#### [Problem requirements]
Only the lines below from the one containing "focal_35mm: 26" to the one containing "f_number: 1.6" should be repeated, both included and unchanged.

*** Extracted entries

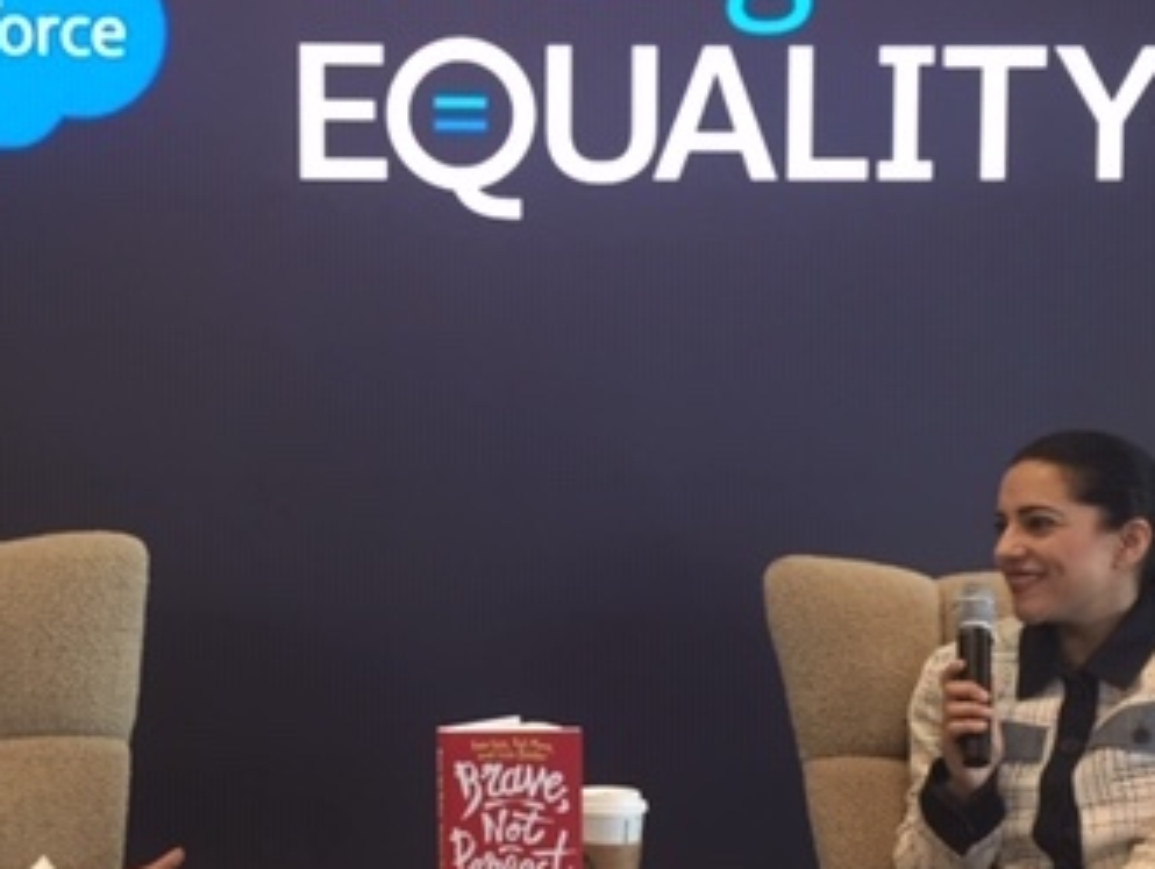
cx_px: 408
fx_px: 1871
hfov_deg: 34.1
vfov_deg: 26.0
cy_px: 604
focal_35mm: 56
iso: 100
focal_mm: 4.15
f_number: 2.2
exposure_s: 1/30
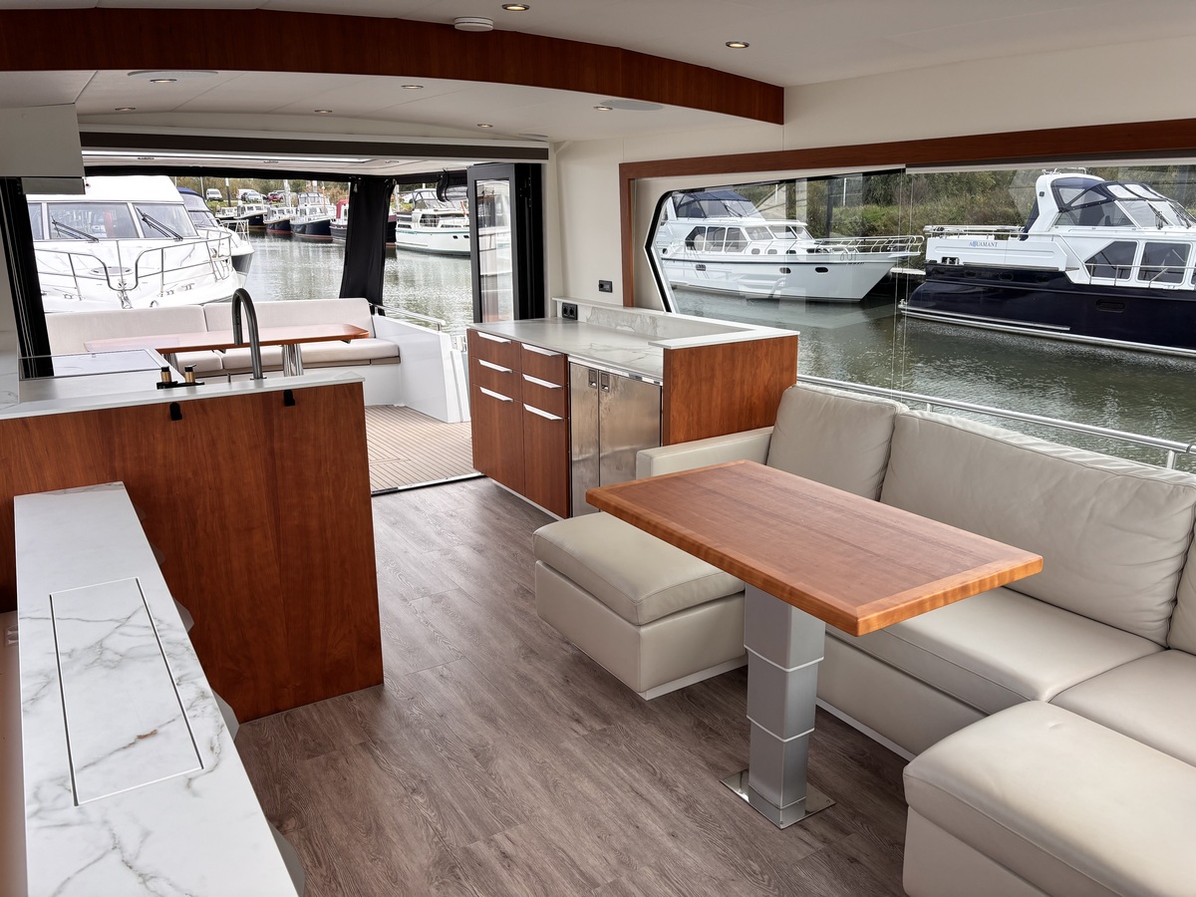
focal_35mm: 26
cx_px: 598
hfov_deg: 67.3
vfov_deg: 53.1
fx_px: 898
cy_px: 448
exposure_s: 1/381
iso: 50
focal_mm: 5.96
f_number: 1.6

******
*** Extracted entries

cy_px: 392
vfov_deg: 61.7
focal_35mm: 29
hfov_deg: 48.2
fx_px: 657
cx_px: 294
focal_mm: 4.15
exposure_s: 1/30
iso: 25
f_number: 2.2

******
*** Extracted entries

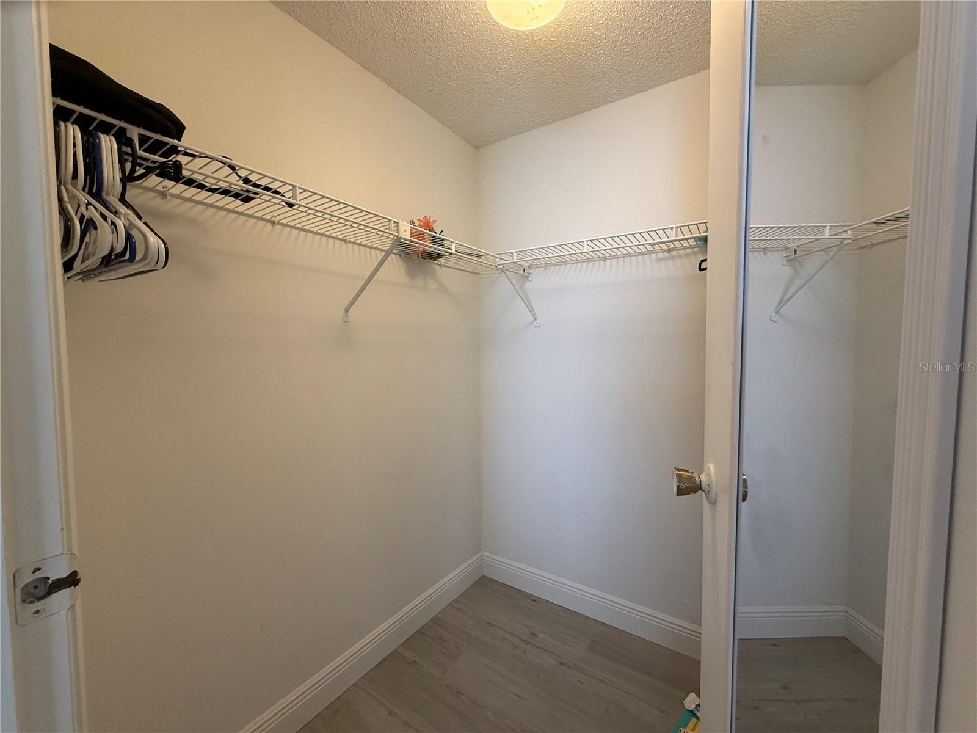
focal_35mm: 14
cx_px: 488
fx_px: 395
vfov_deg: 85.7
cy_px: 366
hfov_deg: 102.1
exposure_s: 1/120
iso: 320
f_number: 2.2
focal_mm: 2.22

******

#### [Exercise solution]
focal_35mm: 26
cx_px: 598
hfov_deg: 67.3
vfov_deg: 53.1
fx_px: 898
cy_px: 448
exposure_s: 1/381
iso: 50
focal_mm: 5.96
f_number: 1.6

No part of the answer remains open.